In 2017, over 2.7 million people were in need of food aid according to the NDMA. This number represents around 20% of the population in pastoral areas, and 18% in marginal agricultural areas. Maize yields fell by 50%, beans by 40 to 50%, and sorghum by 30% as compared to 2015. Some places experienced as much as a 70% drop in crop yields, and livestock was selling for as much as 25% less than 2015 prices. Because the February 2018 estimate is that more people will need food aid (at least 700,000 more people), we can project that the situation may be even worse this year.

Drought is one of the reasons we are unable to achieve the sustainable development goals – such as the ones related to attainment of food security, poverty eradication, and promotion of environmental sustainability. It makes no sense that we continue to rely on rainfall in our agricultural sector, knowing that our country is mostly arid and semi-arid. Whenever our rains fail, we have drought, followed by famine, which causes hunger and starvation. This continues to happen yet agriculture is a key driver for our social and economic development. This continues to happen even when we have an early warning system, and a drought management authority.

This is baffling. Most water for human consumption and other uses is derived from rivers whose recharge depends on rainfall. Our grid is also largely powered by hydroelectricity, so drought also leads to power shortages. In the year 2000, Kenya Power lost USD 20 million, and the national GDP contracted by 0.3%, because of drought. Drought also accelerates the process of desertification and biodiversity loss. People lose their jobs when industries shut down as resources get depleted, children drop out of school because their parents can’t afford to pay their fees because of the economic impact of drought, as well as the suspension of school feeding programmes when there is a famine.

The funds the Red Cross is seeking will go to nutrition, cash transfers, food vouchers, rehabilitation of watering points and animal slaughter. Which is odd, because this is the sort of thing a country with a government should be able to do for itself. While we cannot let people starve, if we continue to fundraise from our already overtaxed pockets to cover things we already pay taxes for, aren’t we encouraging our government to continue with its corruption?

Drought is an all-round disaster, and it is sad that we continue to take it lightly. Or government, and not the Red Cross, should be able to have enough food relief for affected people with special food formulas for the most affected, such as children, the elderly and mothers. They should have in place resources for human disease control and treatment, as well as animal feed and supplements. They should have enough water reserves for both humans and livestock, and allocate cash for all this because drought is not a surprise. They should plan for livestock disease control, shelter for these animals, debt relief for their owners, destocking, restocking, distribution of seed, the list is long.
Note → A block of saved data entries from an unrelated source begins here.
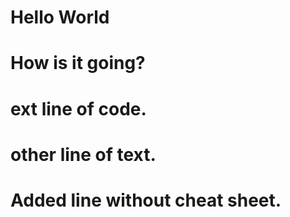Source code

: # Hello World
# How is it going?
# ext line of code.
# other line of text.
# Added line without cheat sheet.
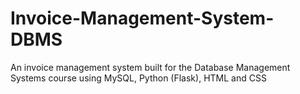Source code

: # Invoice-Management-System-DBMS
An invoice management system built for the Database Management Systems course using MySQL, Python (Flask), HTML and CSS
We also need to have the government championing practices that will help the average Kenyan in such times. For example, promotion of water harvesting and storage (which is illegal in Nairobi), training water user associations, planning for new water sources, deepening wells, removing silt from water pans, and planning future interventions. They also need to promote animal production and drought resistant crops, improve extension services, and develop our cereal banks. They need to ensure we have enough pasture & water for livestock, building up, strengthen networks between herders, develop livestock markets, conserve and protect pasture.

They also need to establish a common approach to disease control for livestock, vaccinate, deworm, and maintain cattle dips. The crops they promote should be drought resistant, early maturing crops and indigenous plants that require little water. They also need to promote agro-forestry for fruits, fuel, fodder and medicine, and have proper pest and disease control in place. This is their responsibility.

They may claim that many things “begin with us” as citizens, but famine definitely begins with them.